I sculpt the nucleus as wide as the capsulotomy, and right down to the posterior plate. The phaco tip can nudge the nucleus to rotate it for easier access and tissue removal (because of nucleus loosening, it is free to rotate easily and without stress).
STOP AND CHOP
Once sculpting is finished, I stop, and then chop—the stop and chop technique. I now use a curved, bulbous-tipped instrument called the Koch-Minami (K-M) Chopper (ASICO, Westmont, IL) (Figure 1). This chopper is designed to get behind the nucleus equator, between the cataract and the capsule. Once there, it can be swept from side to side to assure nucleus loosening. Manual loosening such as this is particularly helpful if fluid loosening proves insufficient.

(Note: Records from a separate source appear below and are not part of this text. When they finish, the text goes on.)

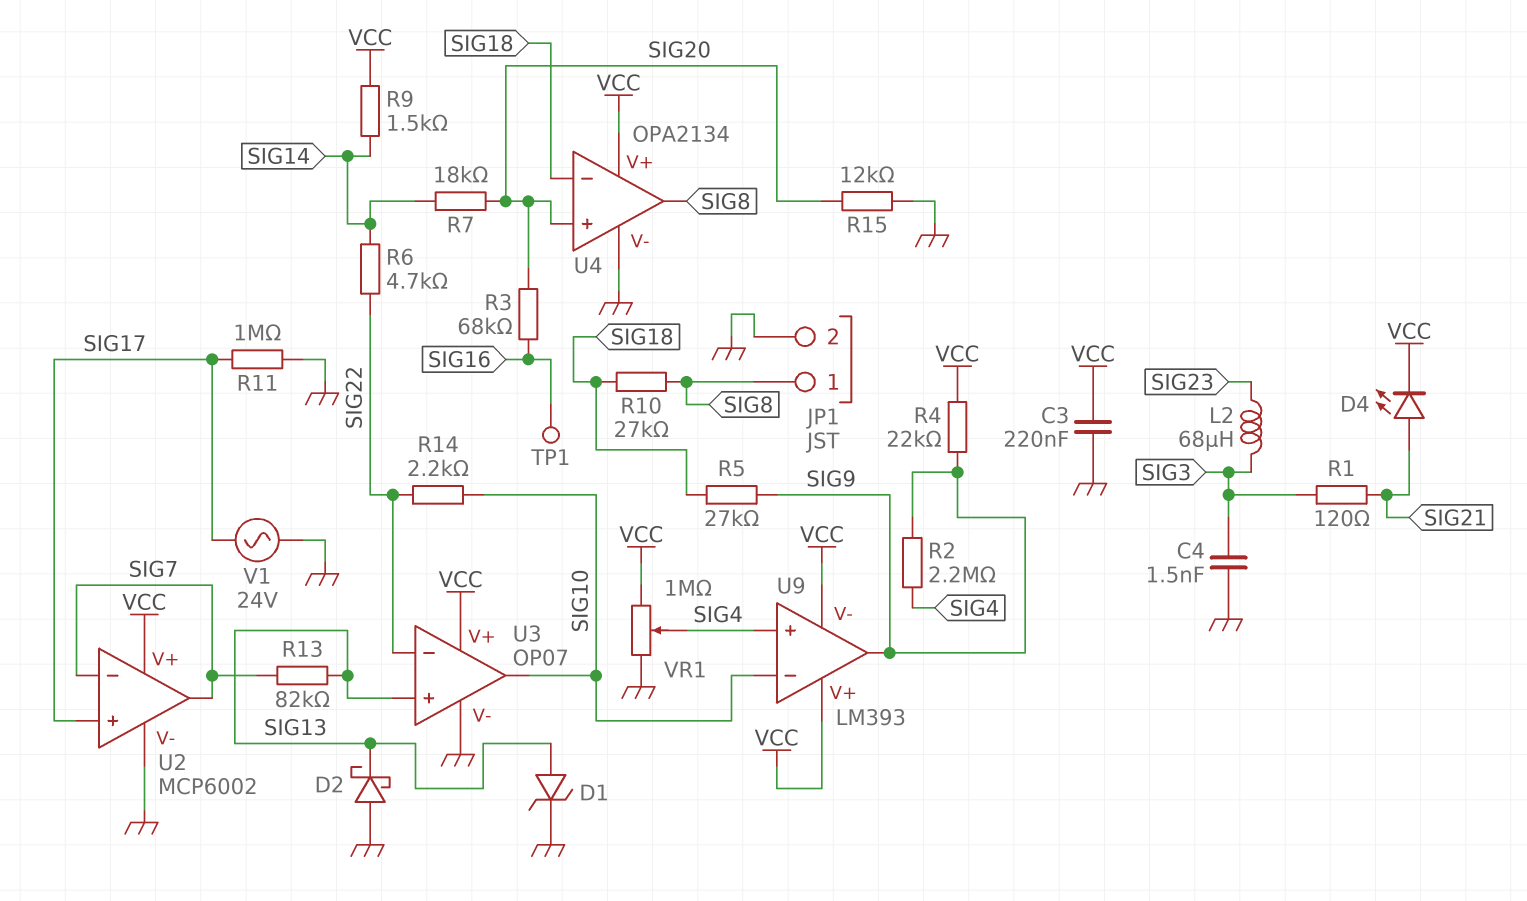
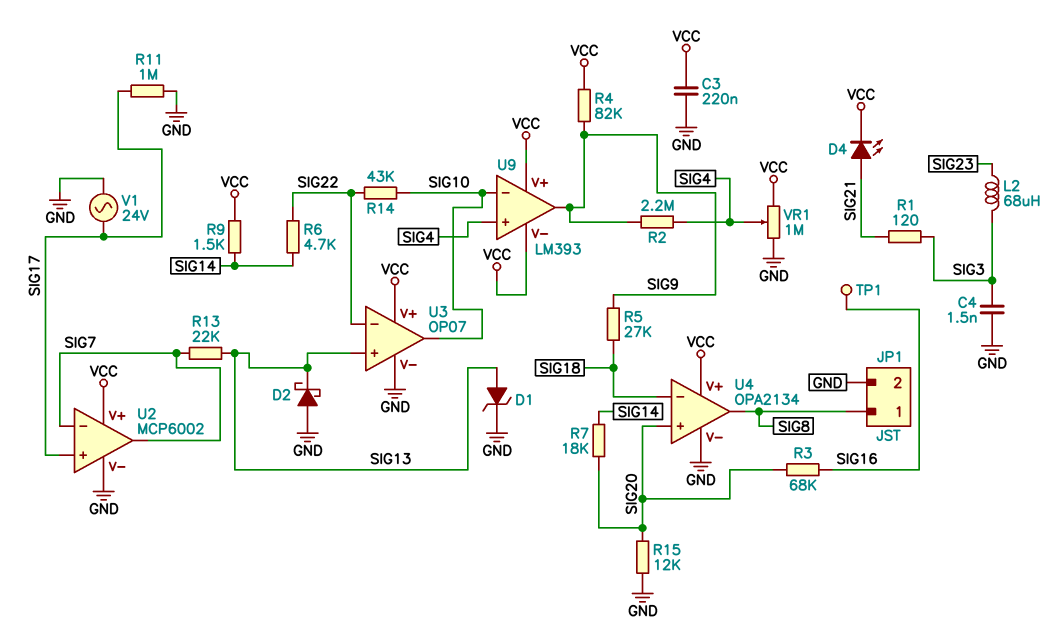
R4: 22k (SIG9, VCC) -> 82k (SIG9, VCC)
R10: 27k (SIG8, SIG18) -> none
R13: 82k (SIG7, SIG13) -> 22k (SIG7, SIG13)
R14: 2.2k (SIG10, SIG22) -> 43k (SIG10, SIG22)

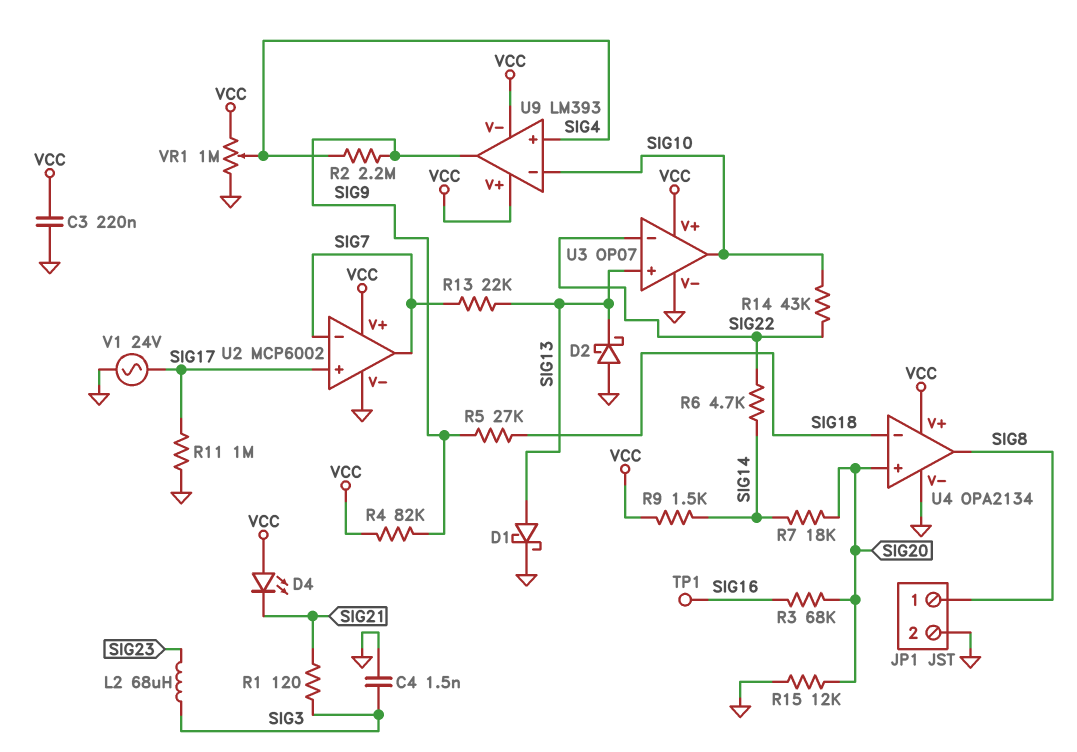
D1: zener (A SIG13, K GND) -> schottky (A SIG13, K GND)
D4: LED (A SIG21, K VCC) -> LED (A VCC, K SIG21)

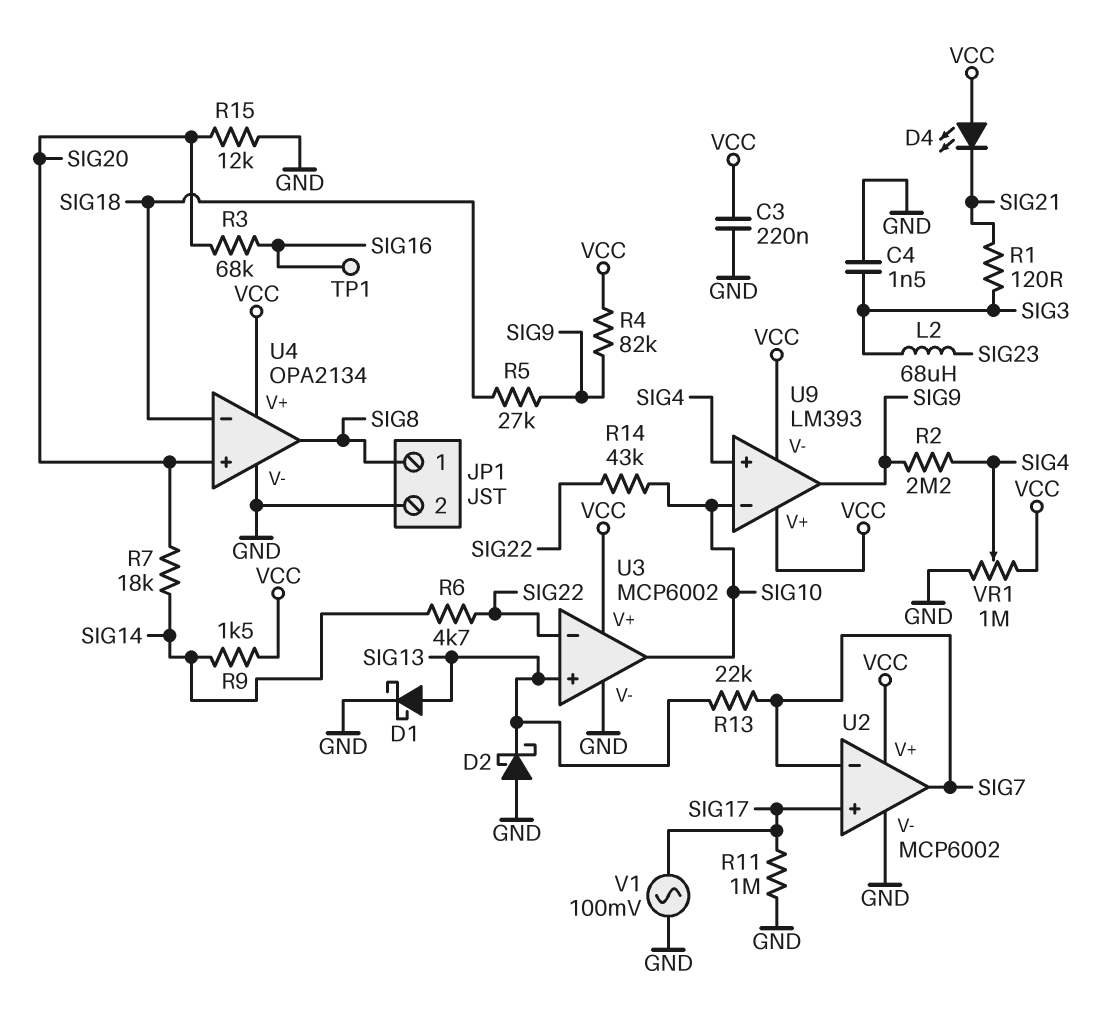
U3: OP07 -> MCP6002
V1: AC 24V (GND, SIG17) -> AC 100mV (GND, SIG17)

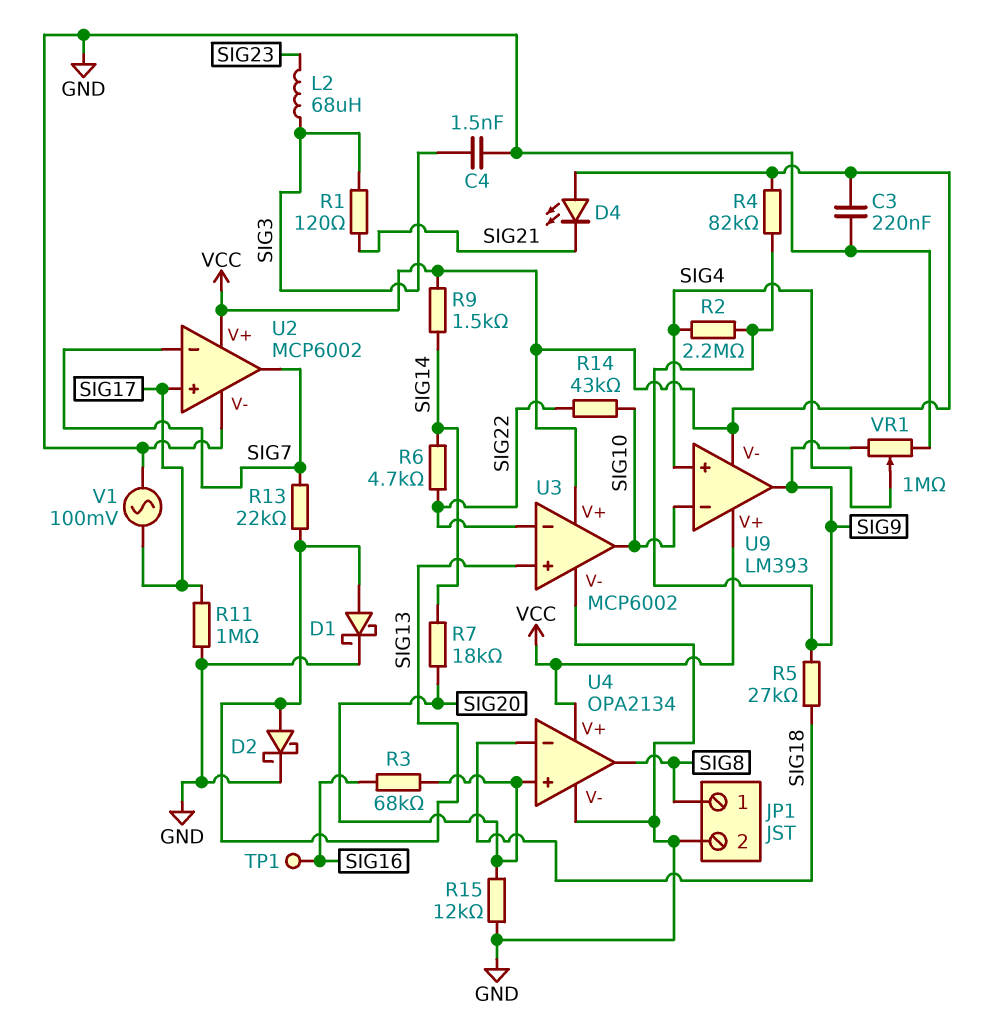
D2: schottky (A GND, K SIG13) -> schottky (A SIG13, K GND)
VR1: 1M (GND, VCC, wiper SIG4) -> 1M (GND, SIG9, wiper SIG4)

In either case, the key to nucleus relocation is this: once a segment is freed, put the chopper behind the nucleus and pull it out into the middle of the capsule bag space where it can be emulsified while completely isolated from the capsule itself (Figure 2).
THE FINAL FRONTIER
There is still something I think many of us need to master—serenity and focus. We have the mechanical tools to eliminate almost every case of capsule rupture, but I am convinced that much of the time the event occurs because the surgeon is distracted—physically he may be there, but mentally, he pops off somewhere for a moment. I wish I could advise on how to eliminate human error from cataract surgery, but I am still trying to learn that myself.